■ WORK ITEM: Extract every line below that contains the word "used".

■ INFORMATION:
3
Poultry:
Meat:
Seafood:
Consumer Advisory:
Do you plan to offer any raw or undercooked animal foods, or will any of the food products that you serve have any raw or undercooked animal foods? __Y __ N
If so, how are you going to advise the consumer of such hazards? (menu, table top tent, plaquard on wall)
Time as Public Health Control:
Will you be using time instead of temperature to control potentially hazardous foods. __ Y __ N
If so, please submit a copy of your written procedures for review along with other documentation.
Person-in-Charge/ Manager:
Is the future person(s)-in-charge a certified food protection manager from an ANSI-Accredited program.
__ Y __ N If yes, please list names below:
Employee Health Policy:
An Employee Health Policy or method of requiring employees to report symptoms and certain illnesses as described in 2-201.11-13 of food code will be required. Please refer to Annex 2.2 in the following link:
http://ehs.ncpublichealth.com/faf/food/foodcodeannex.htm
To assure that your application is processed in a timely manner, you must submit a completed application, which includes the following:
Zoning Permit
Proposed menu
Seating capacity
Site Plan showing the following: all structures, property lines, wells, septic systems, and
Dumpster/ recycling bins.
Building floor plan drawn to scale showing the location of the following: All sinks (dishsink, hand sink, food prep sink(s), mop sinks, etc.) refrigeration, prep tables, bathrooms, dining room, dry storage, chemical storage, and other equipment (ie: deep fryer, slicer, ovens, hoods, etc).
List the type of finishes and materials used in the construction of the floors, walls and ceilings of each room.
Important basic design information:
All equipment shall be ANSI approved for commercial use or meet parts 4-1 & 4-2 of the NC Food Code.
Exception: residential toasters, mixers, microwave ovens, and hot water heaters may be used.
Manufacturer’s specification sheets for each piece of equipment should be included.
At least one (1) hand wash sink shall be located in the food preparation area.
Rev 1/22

■ RESPONSE FOR THIS EXERCISE:
List the type of finishes and materials used in the construction of the floors, walls and ceilings of each room.
Exception: residential toasters, mixers, microwave ovens, and hot water heaters may be used.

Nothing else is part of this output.